I recently did a stock study on Cognizant Technology Solns Corp. (CTSH) with a closing price of $65.76. Previous studies are here and here.

M* writes:

     > Cognizant is a global IT services provider, offering consulting and
     > outsourcing services to some of the world’s largest enterprises spanning
     > the financial services, media and communications, healthcare, natural
     > resources, and consumer products industries. Cognizant employs nearly
     > 300,000 people globally, roughly 70% of whom are in India, although
     > the company’s headquarters are in Teaneck, New Jersey.

Over the past decade, this large-size company has grown sales and EPS at annualized rates of 8.5% and 7.4%, respectively. Lines are mostly up and parallel except for a sales dip in ’20 and EPS rockiness (down in ’16, ’17, ’19, and ’20). PTPM has been above peer and industry averages despite trending down from 19.1% in ’13 to 15.5% in ’22 with a last-5-year mean of 15.2%.

Also over the past decade, ROE trails peer and industry averages ranging from 12.2% in ’20 to 21.7% in ’13 with a last-5-year mean of 17.0%. Despite increasing from 0% in ’13 to 11.1% in ’22, Debt-to-Capital is much less than peers and the industry with a last-5-year mean of 11.3%.

M* gives a “Standard” rating for Capital Allocation while Value Line gives an A+ grade for Financial Strength. Interest Coverage is over 117 and Quick Ratio is 1.87.

With regard to sales growth:

I am forecasting below both long-term estimates at 4.0% per year.

With regard to EPS growth:

My 5.0% forecast is at the bottom of the long-term-estimate range (mean of six: 7.9%). I will use ’22 EPS of $4.41/share as the initial value rather than ’23 Q1 EPS of $4.49 (annualized).

My Forecast High P/E is 21.0. Over the past decade, high P/E has ranged from 21.2 in ’22 to 32.2 in ’20 with a last-5-year mean of 24.4. I am forecasting just below the range. The last-5-year-mean average P/E is 19.9.

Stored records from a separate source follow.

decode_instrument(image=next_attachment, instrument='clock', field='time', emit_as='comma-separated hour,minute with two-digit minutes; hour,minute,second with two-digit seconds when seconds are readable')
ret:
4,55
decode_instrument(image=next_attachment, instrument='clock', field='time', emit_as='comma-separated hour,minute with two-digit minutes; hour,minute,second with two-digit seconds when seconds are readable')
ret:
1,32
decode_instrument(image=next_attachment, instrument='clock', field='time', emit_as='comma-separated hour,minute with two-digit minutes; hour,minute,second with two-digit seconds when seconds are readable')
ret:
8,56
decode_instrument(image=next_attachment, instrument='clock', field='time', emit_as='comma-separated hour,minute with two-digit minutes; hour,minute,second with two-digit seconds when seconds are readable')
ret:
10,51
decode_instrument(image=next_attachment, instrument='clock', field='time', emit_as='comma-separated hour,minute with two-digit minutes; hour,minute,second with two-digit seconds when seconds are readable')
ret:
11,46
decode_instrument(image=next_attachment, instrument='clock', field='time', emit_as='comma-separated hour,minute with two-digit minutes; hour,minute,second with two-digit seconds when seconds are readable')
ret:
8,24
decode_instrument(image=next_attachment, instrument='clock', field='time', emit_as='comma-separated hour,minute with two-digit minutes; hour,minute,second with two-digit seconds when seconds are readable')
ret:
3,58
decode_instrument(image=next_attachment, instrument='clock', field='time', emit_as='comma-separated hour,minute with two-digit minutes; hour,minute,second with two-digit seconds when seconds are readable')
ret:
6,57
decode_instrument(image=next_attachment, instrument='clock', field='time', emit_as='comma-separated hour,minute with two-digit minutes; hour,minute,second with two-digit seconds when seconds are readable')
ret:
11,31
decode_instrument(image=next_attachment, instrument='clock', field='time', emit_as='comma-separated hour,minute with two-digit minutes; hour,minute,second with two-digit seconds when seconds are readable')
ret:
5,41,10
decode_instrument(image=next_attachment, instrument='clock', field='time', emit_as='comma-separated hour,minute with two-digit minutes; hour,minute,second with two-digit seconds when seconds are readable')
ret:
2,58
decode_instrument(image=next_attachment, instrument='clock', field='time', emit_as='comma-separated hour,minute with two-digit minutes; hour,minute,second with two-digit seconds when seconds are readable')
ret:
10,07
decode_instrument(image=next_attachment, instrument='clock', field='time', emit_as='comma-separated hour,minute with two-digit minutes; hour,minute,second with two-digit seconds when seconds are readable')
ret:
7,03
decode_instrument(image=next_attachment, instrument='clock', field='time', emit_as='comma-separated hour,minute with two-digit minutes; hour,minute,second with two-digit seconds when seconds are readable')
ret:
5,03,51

My Forecast Low P/E is 11.0. Over the past decade, low P/E has ranged from 11.6 in ’22 to 20.4 in ’17 with a last-5-year mean of 15.5. I am forecasting below the range.

My Low Stock Price Forecast (LSPF) of $48.50 is the default value based on $4.49/share initial value. This is 26.2% less than the previous close and 5.5% less than the ’22 [and 52-week] low.

Since a dividend was issued in 2017, Payout Ratio has ranged from 17.8% in ’17 to 34.2% in ’20 with a last-5-year mean of 25.8%. I am forecasting below the range at 17.0%.

These inputs land CTSH in the BUY zone with a U/D ratio of 3.0. Total Annualized Return (TAR) is 13.3%.

PAR (using Forecast Average—not High—P/E) is 7.6%, which is less than I seek in a large-size company. If a healthy margin of safety (MOS) anchors this study, then I can proceed based on TAR instead.

To assess MOS, I compare my inputs with those of Member Sentiment (MS). Based on 346 studies done in the past 90 days (my study and 77 other outliers excluded), averages (lower of mean/median) for projected sales growth, projected EPS growth, Forecast High P/E, Forecast Low P/E, and Payout Ratio are 6.6%, 8.1%, 22.5, 15.9, and 17.0%. I am at or lower than each. Value Line projects a future average annual P/E of 17.0, which is lower than MS (19.4) and higher than mine (16.0).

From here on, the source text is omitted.